Il primo album in studio della band di Brooklyn è uno spettacolo macabro, tra banger, contaminazioni e testi criptici. Sebbene il genere predominante sia il punk, questo disco ha forti tendenze elettroniche, noise ed industrial. Dopo l’EP autoprodotto del 2017 la band ha deciso di affidare il ramo produttivo a qualcuno di più consono. La scelta è ricaduta su Seth Manchester, che ha lavorato già con la band “Daughters” e la musicista “Lingua Ignota”. Entrambi progetti sperimentali. I testi sono molto criptici, ma si spazia da relazioni violente a sofferenza sia fisica che mentale. Tutta quest’atmosfera è ingigantita da una voce grave e quasi apatica, che infonde una sensazione di inquietudine e tormento. 

“Donkey Show” si muove fra suoni industriali, lamenti, e batterie sporche e serrate. Il cantante parla in maniera quasi disperata di un cammino, che a giudicare da alcune frasi come: “Sotto le mie unghie che rispendono come porcellana” e “Il paradiso non può cancellare l’oscurità del mio cuore”, sembra essere quello di una persona che sta morendo. In “Mosquito”, singolo che ha anticipato l’uscita di questo disco, entriamo in contatto con tamburi, piatti e suoni metallici che sembrano prodotti dallo sfregamento delle lamiere. “Crossing Guard” è sicuramente una delle tracce più sperimentali e più forti di questo disco. Nonostante la voce che sembra a tratti un parlato e a tratti un lamento, il pattern è quello del post-punk inglese. L’arrangiamento si appoggia ad una struttura ritmica di basso/batteria, di matrice elettronica, sembra quasi arrivare da un rave in qualche capannone dismesso in Germania. Un breve suono noise verso la fine e la canzone prepara la pista di decollo per “Slate”. Nonostante la struttura sia parecchio simile a quella della traccia precedente, il segno distintivo arriva verso la fine, quando il cantante si mette ad urlare verso un momento di tensione crescente e di suoni stridenti: “E poi sanguina, sulla mia mascella, sul mio collo sul pavimento”. 

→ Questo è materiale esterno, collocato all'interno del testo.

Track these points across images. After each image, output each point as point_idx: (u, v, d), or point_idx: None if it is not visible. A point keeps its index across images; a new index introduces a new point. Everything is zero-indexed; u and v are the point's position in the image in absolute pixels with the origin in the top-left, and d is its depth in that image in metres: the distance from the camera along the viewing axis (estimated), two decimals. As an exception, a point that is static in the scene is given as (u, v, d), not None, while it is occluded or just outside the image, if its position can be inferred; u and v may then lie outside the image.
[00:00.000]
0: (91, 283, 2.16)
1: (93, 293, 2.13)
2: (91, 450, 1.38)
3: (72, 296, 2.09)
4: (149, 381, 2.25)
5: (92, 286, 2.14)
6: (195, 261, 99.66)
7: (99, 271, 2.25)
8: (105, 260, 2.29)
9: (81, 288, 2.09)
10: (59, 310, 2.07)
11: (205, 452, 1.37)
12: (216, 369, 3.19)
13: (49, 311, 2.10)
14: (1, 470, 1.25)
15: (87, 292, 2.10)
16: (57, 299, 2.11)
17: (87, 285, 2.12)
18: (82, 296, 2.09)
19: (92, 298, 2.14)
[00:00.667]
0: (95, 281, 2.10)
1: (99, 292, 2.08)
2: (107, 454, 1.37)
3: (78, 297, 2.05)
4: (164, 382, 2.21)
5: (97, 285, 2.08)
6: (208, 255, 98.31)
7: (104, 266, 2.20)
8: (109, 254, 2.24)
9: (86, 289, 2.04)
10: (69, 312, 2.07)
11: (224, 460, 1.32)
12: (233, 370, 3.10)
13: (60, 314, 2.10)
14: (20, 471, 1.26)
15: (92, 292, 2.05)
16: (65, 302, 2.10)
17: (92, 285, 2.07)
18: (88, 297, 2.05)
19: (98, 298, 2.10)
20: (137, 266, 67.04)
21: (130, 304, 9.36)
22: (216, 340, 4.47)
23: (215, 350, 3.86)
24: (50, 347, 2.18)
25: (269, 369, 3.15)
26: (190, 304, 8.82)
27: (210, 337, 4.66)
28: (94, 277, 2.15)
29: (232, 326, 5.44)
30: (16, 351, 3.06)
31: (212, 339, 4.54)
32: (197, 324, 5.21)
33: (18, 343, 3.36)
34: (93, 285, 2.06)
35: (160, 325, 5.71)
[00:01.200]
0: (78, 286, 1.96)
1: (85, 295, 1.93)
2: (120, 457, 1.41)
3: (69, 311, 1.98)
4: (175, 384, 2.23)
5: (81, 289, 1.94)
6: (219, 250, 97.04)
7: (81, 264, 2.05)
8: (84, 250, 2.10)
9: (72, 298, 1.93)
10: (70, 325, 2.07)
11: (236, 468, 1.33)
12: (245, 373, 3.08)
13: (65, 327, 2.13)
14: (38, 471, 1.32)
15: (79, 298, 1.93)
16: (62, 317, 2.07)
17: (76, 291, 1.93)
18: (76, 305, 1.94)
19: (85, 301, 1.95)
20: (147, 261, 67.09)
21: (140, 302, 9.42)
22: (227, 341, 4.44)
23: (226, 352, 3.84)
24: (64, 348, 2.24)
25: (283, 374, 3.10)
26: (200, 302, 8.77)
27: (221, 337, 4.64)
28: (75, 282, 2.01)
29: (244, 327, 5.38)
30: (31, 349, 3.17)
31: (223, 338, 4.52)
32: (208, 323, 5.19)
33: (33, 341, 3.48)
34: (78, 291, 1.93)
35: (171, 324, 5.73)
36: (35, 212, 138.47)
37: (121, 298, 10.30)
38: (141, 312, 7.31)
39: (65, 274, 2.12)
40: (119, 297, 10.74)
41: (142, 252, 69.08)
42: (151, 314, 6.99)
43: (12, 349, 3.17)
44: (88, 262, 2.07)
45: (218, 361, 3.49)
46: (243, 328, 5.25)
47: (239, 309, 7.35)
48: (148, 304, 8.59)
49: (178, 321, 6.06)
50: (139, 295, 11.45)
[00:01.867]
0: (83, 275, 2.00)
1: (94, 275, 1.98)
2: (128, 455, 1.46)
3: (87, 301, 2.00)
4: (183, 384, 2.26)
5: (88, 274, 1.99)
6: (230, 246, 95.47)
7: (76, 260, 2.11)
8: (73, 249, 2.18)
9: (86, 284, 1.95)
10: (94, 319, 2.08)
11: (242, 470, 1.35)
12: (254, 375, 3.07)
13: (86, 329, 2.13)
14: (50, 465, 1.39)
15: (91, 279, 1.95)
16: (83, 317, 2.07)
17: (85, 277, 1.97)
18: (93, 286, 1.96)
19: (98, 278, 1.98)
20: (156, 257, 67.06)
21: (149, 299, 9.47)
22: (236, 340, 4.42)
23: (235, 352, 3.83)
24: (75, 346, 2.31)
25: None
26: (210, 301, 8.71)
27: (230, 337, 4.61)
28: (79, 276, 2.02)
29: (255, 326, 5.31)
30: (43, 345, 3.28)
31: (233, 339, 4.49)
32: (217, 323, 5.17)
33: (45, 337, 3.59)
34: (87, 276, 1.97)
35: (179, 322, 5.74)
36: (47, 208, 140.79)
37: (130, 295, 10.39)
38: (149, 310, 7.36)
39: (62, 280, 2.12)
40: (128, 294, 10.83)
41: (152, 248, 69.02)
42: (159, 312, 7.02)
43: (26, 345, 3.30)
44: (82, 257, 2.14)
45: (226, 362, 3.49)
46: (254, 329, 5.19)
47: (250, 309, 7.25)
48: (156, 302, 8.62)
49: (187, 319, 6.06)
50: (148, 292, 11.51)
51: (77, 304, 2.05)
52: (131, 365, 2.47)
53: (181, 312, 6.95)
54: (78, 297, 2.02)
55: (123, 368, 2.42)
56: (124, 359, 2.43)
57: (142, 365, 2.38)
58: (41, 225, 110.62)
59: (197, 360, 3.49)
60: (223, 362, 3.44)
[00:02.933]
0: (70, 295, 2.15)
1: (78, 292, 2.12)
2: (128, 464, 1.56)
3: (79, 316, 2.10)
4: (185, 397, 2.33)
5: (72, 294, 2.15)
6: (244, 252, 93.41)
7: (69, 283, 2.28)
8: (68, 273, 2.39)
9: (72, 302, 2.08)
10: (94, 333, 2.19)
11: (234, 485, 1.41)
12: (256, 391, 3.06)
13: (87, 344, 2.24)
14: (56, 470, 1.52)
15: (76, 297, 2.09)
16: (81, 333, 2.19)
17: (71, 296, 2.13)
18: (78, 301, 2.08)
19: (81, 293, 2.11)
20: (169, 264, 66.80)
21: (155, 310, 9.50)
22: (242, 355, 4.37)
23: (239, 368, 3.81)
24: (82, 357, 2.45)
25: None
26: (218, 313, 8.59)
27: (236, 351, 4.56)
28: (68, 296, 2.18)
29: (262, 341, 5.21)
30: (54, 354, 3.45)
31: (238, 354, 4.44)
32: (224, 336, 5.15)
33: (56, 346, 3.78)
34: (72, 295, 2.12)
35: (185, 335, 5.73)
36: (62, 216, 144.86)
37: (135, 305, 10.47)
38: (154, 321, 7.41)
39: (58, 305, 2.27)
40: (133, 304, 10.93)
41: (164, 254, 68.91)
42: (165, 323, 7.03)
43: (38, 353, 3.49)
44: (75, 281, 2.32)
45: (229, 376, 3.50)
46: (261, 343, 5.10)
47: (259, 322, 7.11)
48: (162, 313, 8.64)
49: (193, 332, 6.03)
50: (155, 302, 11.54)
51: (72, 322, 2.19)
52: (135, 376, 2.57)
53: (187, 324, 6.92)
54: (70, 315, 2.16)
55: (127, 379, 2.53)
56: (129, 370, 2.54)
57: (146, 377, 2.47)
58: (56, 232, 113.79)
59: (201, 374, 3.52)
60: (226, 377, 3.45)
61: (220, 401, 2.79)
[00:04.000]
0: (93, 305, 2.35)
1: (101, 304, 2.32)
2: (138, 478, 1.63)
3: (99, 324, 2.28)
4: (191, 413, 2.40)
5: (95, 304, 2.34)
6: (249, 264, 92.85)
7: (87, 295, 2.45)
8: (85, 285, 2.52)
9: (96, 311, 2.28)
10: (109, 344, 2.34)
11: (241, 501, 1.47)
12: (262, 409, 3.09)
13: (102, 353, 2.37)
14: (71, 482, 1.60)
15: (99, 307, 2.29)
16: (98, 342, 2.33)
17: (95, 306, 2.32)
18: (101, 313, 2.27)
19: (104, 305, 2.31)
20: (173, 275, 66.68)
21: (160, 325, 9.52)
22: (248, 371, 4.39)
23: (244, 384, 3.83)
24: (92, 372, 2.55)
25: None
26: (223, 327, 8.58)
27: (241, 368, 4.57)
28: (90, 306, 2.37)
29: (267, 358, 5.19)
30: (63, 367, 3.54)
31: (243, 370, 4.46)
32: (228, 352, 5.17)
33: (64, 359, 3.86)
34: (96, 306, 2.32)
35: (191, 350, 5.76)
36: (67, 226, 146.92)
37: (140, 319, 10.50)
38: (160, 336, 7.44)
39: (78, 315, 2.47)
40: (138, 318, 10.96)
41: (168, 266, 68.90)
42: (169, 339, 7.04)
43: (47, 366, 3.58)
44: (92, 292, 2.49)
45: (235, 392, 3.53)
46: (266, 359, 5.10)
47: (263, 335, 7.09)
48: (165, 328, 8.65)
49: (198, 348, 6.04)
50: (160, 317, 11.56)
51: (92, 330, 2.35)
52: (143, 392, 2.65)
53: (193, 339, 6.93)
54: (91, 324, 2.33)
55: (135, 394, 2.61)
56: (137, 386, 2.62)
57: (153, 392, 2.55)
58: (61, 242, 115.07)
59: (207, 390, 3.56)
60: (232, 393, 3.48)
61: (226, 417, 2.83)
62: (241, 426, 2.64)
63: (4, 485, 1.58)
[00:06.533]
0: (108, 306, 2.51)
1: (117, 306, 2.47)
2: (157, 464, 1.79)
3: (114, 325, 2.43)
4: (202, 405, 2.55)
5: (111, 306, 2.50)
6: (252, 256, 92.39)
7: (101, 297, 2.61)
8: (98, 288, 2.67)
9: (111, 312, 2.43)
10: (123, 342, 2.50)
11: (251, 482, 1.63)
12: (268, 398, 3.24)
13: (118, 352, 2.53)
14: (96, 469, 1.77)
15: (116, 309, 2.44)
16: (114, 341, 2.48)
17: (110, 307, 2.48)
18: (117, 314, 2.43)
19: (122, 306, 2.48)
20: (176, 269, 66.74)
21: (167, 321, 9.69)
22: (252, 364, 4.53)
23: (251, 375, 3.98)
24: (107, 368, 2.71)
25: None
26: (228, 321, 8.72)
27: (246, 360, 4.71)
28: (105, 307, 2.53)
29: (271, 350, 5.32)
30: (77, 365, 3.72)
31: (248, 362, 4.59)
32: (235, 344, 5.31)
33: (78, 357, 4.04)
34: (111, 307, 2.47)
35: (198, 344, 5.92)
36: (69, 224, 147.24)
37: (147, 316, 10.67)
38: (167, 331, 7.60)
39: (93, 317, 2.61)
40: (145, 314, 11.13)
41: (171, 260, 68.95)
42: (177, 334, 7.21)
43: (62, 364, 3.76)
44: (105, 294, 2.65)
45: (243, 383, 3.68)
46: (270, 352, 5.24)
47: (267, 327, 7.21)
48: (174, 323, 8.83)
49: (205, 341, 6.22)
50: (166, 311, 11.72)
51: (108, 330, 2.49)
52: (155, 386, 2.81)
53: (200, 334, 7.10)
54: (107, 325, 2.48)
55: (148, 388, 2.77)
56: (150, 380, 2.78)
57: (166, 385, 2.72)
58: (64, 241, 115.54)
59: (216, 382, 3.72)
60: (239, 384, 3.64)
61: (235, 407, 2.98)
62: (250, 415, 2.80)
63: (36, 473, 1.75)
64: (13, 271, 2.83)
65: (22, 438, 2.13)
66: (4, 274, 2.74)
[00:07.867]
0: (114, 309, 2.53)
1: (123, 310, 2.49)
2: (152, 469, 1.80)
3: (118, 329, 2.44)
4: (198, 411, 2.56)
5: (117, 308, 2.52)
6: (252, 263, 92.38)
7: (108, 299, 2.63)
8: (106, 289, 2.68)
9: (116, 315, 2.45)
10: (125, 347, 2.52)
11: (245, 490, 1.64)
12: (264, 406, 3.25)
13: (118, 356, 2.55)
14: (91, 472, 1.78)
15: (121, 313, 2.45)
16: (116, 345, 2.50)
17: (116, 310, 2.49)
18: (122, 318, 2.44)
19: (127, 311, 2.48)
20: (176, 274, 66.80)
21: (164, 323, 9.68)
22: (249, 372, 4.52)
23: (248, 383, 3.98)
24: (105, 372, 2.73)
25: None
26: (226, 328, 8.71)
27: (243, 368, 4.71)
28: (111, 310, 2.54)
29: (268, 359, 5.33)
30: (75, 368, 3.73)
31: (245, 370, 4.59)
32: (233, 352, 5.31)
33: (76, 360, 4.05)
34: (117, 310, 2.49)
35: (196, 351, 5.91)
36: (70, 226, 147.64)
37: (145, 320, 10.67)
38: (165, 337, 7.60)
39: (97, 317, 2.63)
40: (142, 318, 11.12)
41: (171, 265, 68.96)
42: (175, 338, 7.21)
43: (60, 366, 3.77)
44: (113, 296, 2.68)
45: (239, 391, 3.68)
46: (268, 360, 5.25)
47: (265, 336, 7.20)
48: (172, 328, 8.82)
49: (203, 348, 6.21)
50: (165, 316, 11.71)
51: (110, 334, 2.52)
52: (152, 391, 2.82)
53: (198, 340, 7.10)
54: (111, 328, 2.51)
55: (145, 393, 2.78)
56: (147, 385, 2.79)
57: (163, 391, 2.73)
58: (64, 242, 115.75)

Il primo cambio di rotta arriva nella quinta traccia dell’album. “Drivers” parte con suoni che ricordano un modo particolare di suonare la chitarra, attraverso gli archetti da violino. Il testo è essenziale e quasi incomprensibile, un miscuglio di “Cadere in volo”, “Mi sembra di trovarlo, ma non dentro di me” e “Braccia intrecciate”. Nell’atmosfera triste non mancano però elementi spaventosi e synth noise. “Amaranth” riprende da dove si era interrotta “Slate”, stesse sezioni ritmiche, stessi suoni, tensione alle stelle, ma questa volta una voce più marcata. “Pure” è caratterizzata principalmente da batterie elettroniche veloci. In questa canzone, per la prima volta dall’inizio del disco, si riesce a percepire quello che sembra il suono di una chitarra, preso direttamente dai sottogeneri più sperimentali del metal. Il sangue, elemento sempre presente in questo disco, si mescola a delle urla terrorizzanti. In “Maria” il cantante fa i conti con un suo partner, con la loro relazione tossica e con il non essere abbastanza l’uno per l’altro. 

“Sleepless” utilizza dei suoni che ricordano vagamente delle campane, non fosse per tutte le distorsioni. Il cantante torna a sussurrare in quello che è il secondo momento più calmo di questo disco. In “Sun In” ci si trova ad affrontare quel sole che nella prima canzone del disco, faceva enormi giri pur di non sorgere. Non è un caso che nel momento in cui le luci dell’alba si liberano, tutte i deliri delle tracce precedenti svaniscono, “La città si ricompone” e “il sole illumina i miei occhi”. Questa è la traccia migliore del disco a livello concettuale, nonostante l’arrangiamento sia più semplice rispetto alle canzoni precedenti.